Department of Pathology, All India Institute of Medical Sciences, New Delhi, India.
Department of Pediatrics (Child Neurology Division), All India Institute of Medical Sciences, New Delhi, India.
Neurol India. 2022 Jul-Aug;70(4):1643-1648. doi: 10.4103/0028-3886.355110.
X-linked myopathy with excessive autophagy (XMEA) is a rare, recently characterized type of autophagic vacuolar myopathy caused by mutations in the VMA21 gene. It is characterized by slowly progressive weakness restricted to proximal limb muscles and generally has a favorable outcome. The characteristic histological and ultrastructural features distinguish this entity from other mimics, notably Danon disease. XMEA is an under recognized disease and should be considered in the differentials of slowly progressive myopathy in children. Awareness of this rare entity is also important for the pathologists in order to distinguish it from other causes of vacuolar myopathy in view of its favourable prognosis. We report the first genetically confirmed case of XMEA from India in an 8-year-old boy which was diagnosed based on the characteristic light microscopic and ultrastructural findings on muscle biopsy and subsequently confirmed by mutation analysis. The differential diagnostic considerations are also discussed.

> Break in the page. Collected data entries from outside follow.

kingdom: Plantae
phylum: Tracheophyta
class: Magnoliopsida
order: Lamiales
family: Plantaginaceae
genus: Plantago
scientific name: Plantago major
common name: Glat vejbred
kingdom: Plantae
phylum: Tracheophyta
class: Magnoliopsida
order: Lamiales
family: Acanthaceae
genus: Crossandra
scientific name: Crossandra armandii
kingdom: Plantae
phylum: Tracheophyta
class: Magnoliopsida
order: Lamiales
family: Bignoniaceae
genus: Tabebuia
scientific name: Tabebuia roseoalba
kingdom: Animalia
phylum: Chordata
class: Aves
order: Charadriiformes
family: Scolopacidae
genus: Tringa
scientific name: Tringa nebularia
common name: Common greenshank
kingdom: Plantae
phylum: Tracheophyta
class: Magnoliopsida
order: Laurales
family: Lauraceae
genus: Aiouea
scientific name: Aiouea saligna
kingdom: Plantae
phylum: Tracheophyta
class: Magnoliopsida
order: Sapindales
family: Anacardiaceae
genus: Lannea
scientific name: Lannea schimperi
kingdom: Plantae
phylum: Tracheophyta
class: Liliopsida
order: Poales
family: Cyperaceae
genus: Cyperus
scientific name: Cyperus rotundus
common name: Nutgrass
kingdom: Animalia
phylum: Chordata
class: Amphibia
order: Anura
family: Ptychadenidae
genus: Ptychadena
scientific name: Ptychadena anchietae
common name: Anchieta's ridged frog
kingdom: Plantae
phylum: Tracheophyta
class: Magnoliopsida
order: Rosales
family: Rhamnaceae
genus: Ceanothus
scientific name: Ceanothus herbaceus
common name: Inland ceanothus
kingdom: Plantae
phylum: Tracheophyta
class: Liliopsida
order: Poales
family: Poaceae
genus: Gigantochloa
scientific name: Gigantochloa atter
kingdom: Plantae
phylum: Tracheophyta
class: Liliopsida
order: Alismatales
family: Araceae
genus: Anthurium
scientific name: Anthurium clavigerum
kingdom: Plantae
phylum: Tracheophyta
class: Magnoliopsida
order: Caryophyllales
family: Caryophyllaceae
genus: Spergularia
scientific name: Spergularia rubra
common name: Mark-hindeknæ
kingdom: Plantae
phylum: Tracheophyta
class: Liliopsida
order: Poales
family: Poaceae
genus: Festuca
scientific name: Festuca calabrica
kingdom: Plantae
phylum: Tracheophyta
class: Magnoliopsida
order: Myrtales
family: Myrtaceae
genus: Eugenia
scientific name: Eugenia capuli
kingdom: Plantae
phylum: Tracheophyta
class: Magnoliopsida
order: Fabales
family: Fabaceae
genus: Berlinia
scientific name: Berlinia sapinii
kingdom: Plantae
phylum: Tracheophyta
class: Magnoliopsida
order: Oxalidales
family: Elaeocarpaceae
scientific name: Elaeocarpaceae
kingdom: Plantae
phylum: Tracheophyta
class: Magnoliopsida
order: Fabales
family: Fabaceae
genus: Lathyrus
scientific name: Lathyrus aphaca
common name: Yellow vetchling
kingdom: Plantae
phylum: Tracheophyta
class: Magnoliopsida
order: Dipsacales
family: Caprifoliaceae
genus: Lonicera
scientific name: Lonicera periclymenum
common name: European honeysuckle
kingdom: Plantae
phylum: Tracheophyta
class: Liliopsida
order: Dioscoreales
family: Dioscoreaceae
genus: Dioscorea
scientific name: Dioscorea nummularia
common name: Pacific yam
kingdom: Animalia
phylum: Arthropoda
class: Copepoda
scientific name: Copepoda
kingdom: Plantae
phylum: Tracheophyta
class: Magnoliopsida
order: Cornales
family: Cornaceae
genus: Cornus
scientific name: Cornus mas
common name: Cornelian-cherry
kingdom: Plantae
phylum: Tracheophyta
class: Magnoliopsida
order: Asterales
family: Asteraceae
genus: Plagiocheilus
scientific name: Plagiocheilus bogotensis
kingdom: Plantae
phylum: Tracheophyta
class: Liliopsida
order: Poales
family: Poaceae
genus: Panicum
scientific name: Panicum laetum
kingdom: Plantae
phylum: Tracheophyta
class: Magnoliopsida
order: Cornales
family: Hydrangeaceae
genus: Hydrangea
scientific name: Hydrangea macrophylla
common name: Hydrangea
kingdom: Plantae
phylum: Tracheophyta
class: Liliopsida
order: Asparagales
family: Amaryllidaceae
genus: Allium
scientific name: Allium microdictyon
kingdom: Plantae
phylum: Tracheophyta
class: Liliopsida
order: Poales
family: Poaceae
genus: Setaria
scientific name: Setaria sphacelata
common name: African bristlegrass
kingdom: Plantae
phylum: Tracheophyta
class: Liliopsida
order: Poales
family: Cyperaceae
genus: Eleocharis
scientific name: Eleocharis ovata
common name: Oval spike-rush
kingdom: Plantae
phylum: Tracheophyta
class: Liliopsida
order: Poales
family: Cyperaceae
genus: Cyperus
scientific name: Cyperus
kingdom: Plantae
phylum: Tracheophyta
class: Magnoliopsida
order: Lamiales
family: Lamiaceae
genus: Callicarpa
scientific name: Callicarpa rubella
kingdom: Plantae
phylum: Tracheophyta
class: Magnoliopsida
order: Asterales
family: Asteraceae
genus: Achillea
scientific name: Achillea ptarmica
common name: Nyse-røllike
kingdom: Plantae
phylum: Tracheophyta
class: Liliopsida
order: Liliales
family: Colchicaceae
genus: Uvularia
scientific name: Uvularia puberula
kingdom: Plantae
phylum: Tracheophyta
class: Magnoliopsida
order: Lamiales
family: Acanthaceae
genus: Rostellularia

X 连锁伴过度自噬性肌病(XMEA)是一种罕见的、最近才被描述的自噬性空泡性肌病类型,由 VMA21 基因突变引起。其特征为进行性缓慢加重的近端肢体肌无力,一般预后良好。其特征性的组织学和超微结构特征可将其与其他类似疾病区分开来,特别是丹-东综合征。XMEA 是一种认识不足的疾病,在儿童进行性肌病的鉴别诊断中应考虑到这种疾病。鉴于其良好的预后,病理学家了解这种罕见疾病也很重要,以便将其与其他导致空泡性肌病的原因区分开来。我们报道了首例来自印度的经基因证实的 XMEA 病例,该病例是根据肌肉活检的特征性光镜和超微结构发现,并随后通过突变分析得到确诊。还讨论了鉴别诊断的考虑因素。